Managing Anger and Stress

It’s holiday time again, and some of us are ecstatic….and some of us are not. Holidays are usually a time when memories and emotions reappear from childhood, and they aren’t always the easiest ones to negotiate. Even if we are not consciously aware of it, longings and expectations about what “family” is, or what “Christmas” or “New Year” are supposed to be, can affect us heavily in our emotional lives.

Many of us experience a lot of stress around this time of year - triggered by lack of sunlight during the dark winter solstice, or our mounting credit card bills, or from family dynamics that often play out during “festive” gatherings. Fortunately, there is help, and it is easy. All it takes is using something we already have - our breath.

As a peace educator, I have a lot of respect for using our breath as a tool to center ourselves, and to feel more grounded and calm. If you notice that you are feeling anxious in any way, take some time…a few moments…to become aware of your breath. Notice yourself, your body, your thoughts. Probably, you are holding your breath or not breathing very deeply. So stop your busyness - and give yourself the gift of a deep breath. Or two. Or five. Fill your belly and your lungs. Allow your entire torso to fill with good oxygen on the inhale and empty fully on the exhale.

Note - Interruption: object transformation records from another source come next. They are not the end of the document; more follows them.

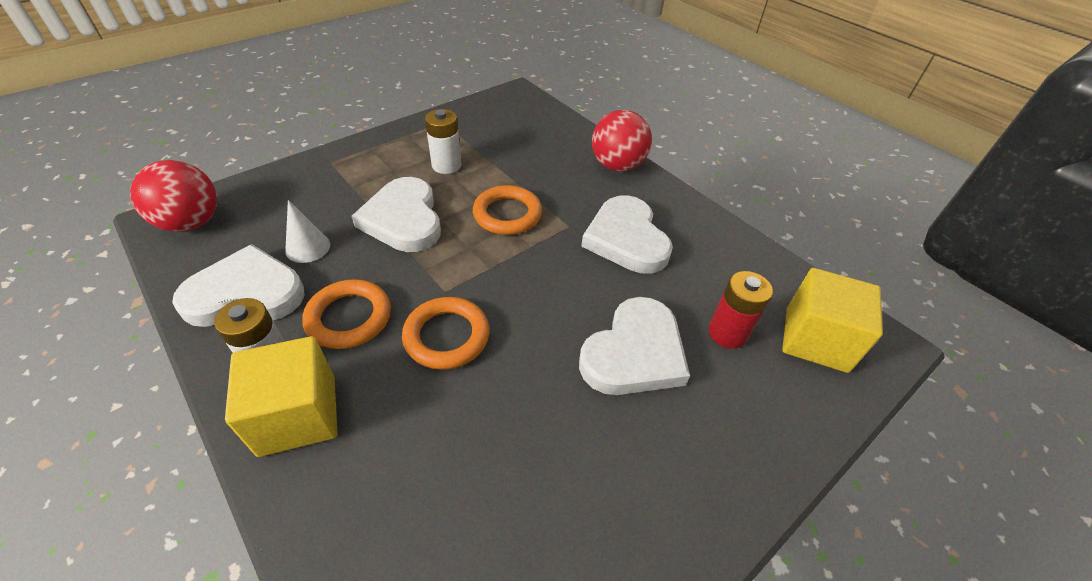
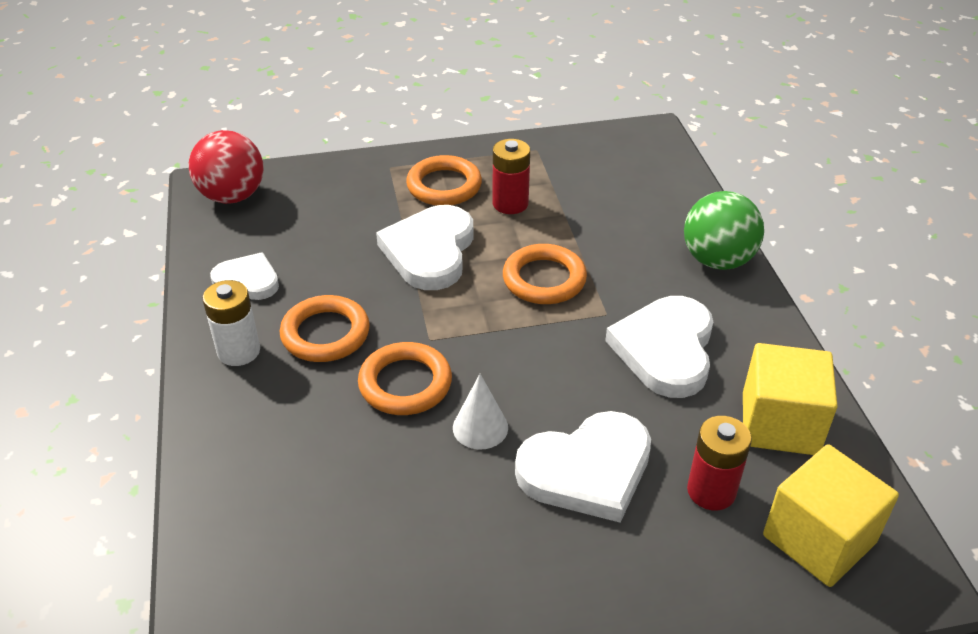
camera: 30 degrees right, 5 degrees down
white heart [172,244,305,327] -> white heart [210,252,279,300], size x0.59
yellow cube [225,336,338,457] -> yellow cube moved to [743,343,838,455]
white cone [285,200,330,263] -> white cone moved to [453,374,508,450]
white battery [425,109,462,174] -> red battery [493,139,530,214]
red ball [592,110,652,172] -> green ball [684,191,764,270]
none -> orange ring [406,155,482,206]

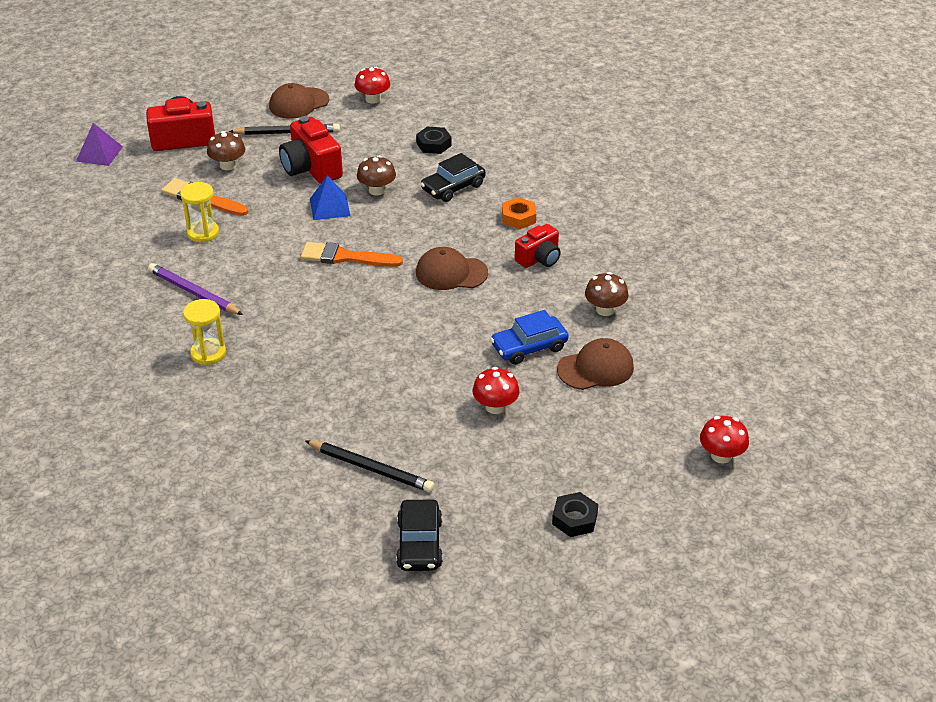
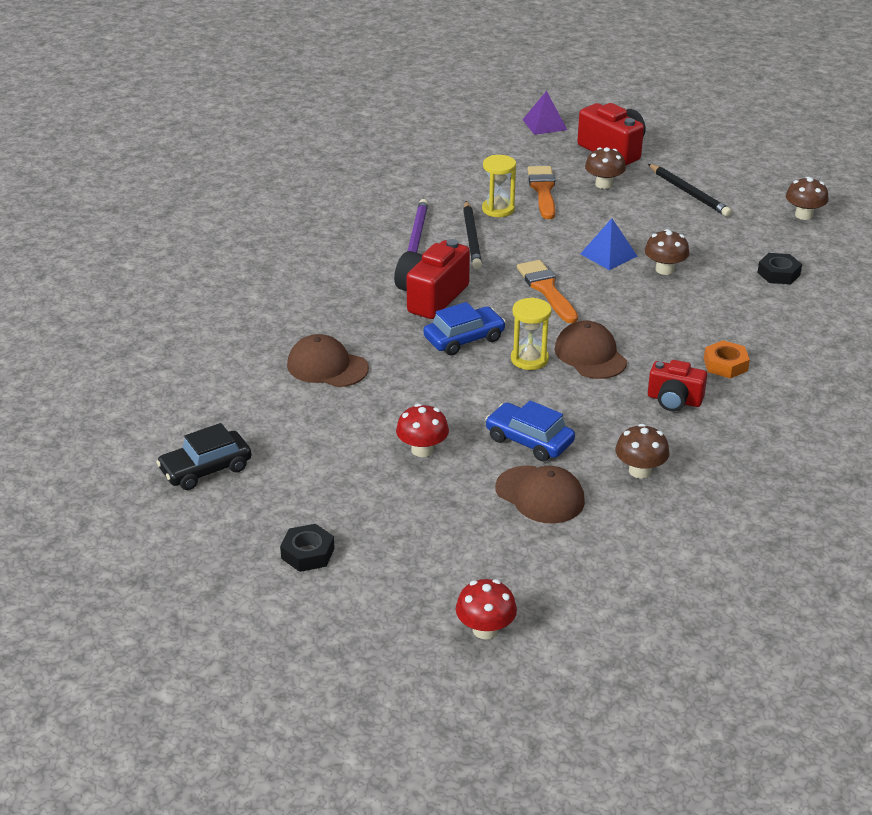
camera: 60 degrees right, 5 degrees down
yellow hourglass [183,299,226,365] -> yellow hourglass moved to [511,297,552,370]
brown cap [269,83,329,119] -> brown cap moved to [287,334,369,387]
red camera [279,116,343,184] -> red camera moved to [394,239,470,319]
black pencil [305,440,435,492] -> black pencil moved to [463,201,482,269]
red mushroom [355,67,390,104] -> brown mushroom [786,177,829,220]
black car [421,153,486,202] -> none
none -> blue car [423,302,506,355]

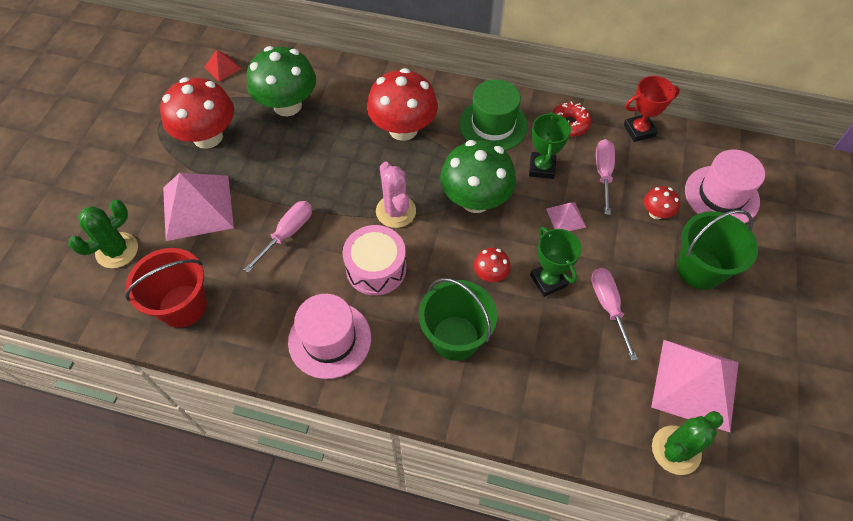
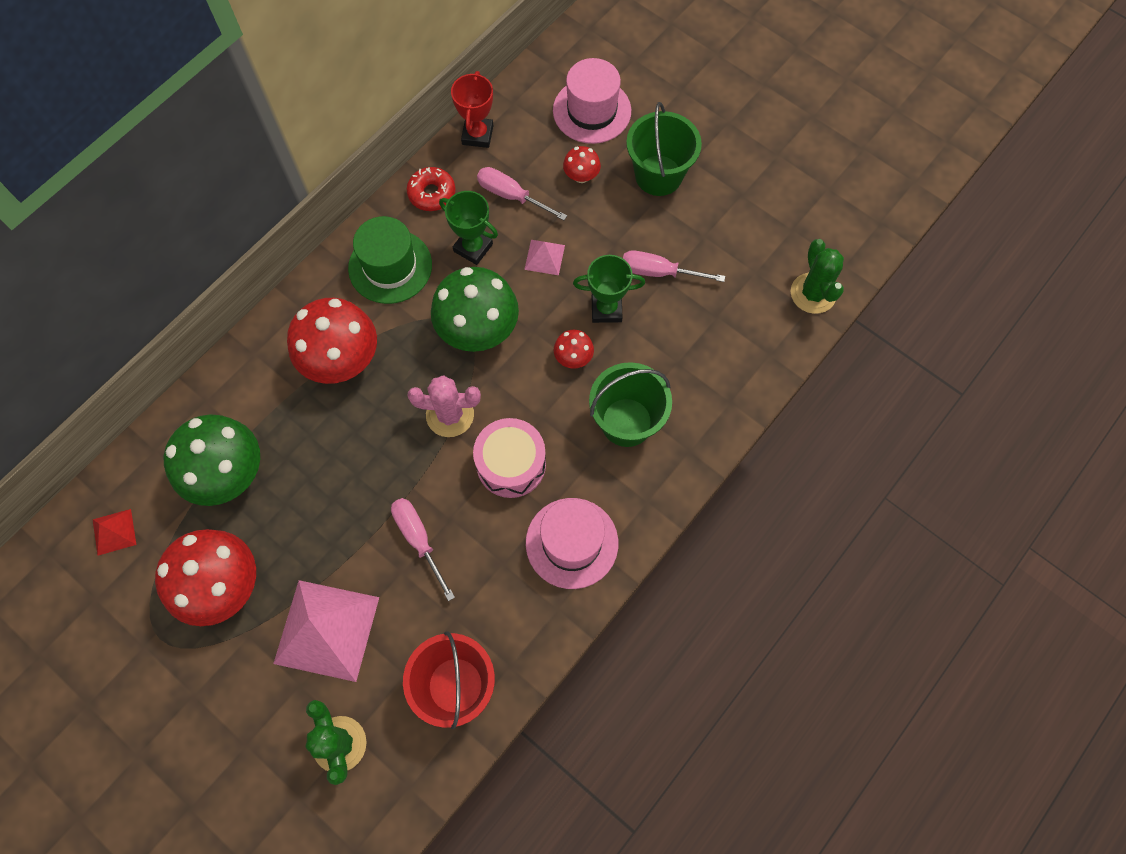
camera: 65 degrees left, 10 degrees up
pink pyramid [651,340,739,432] -> none

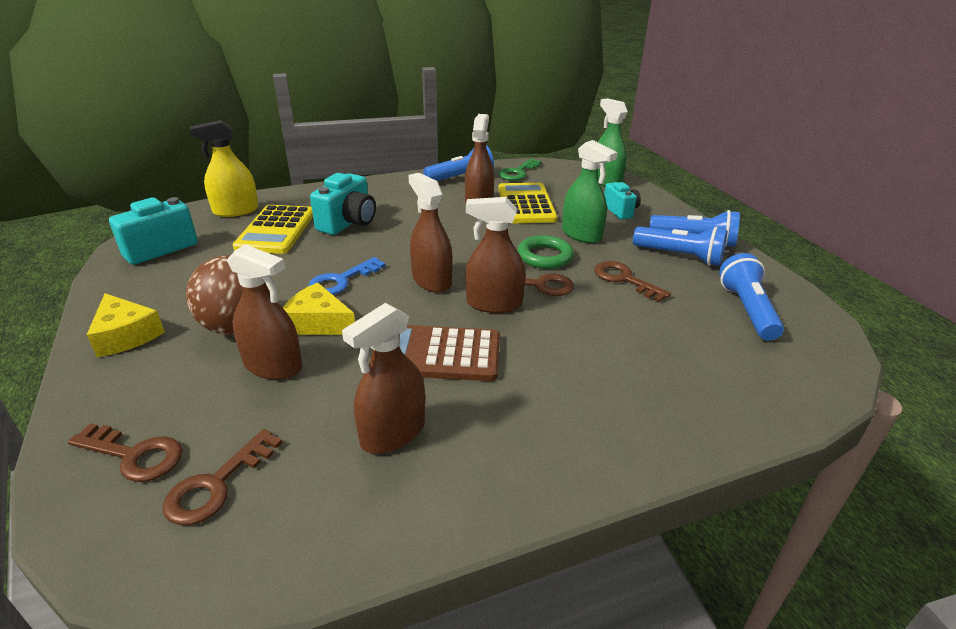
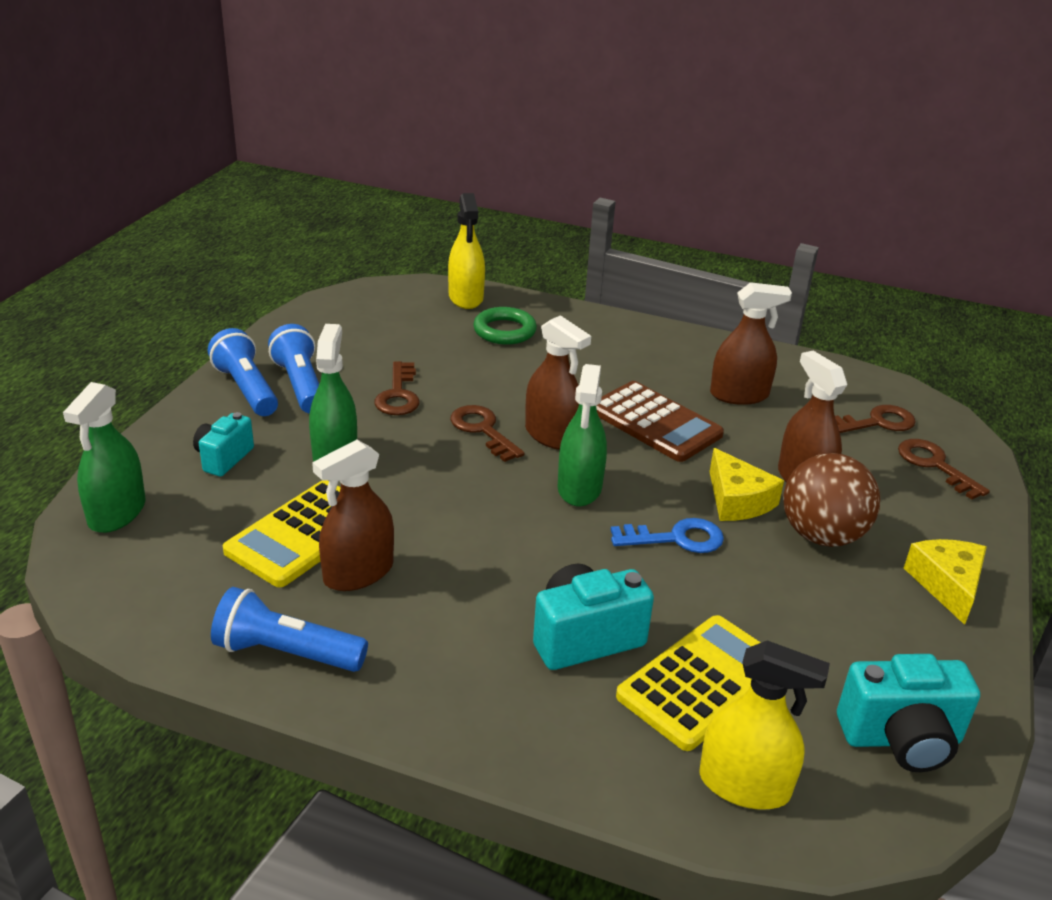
camera: 140 degrees left, 0 degrees up
brown spray bottle [408,173,453,293] -> green spray bottle [558,364,607,506]
green key [499,158,541,181] -> none
green ring [517,235,574,269] -> green ring moved to [473,307,537,345]
blue flashlight [719,253,784,341] -> none
none -> yellow spray bottle [448,193,485,309]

One really helpful point about tuning in to your breath is to be especially aware of the difference between your inhale and your exhale. They are two separate parts of one breath, and you can use them for different needs. For relaxation and stress reduction, use the exhale as your point of focus. Try breathing out about twice as long as your inhale. So if you inhale for two counts, exhale for four. Next breath, experiment with inhaling for three counts and exhaling for six. Whatever you do for your inhale, exhale very slowly and evenly. Take as long as you want to get to the end of your breath. As you are exhaling, you will be lowering your heart rate, releasing tension from your muscles, and enlivening your blood. Your head will clear, and you’ll be able to handle your holiday office party much, much better.

Hope this helps. When I teach the good men in San Quentin Prison, they often remark upon how much this simple relaxing breath technique helps them. I figure if it works for them, in an intense place like San Quentin, it can work for you and me.

Try it, and let me know how it goes. Happy Holy Days!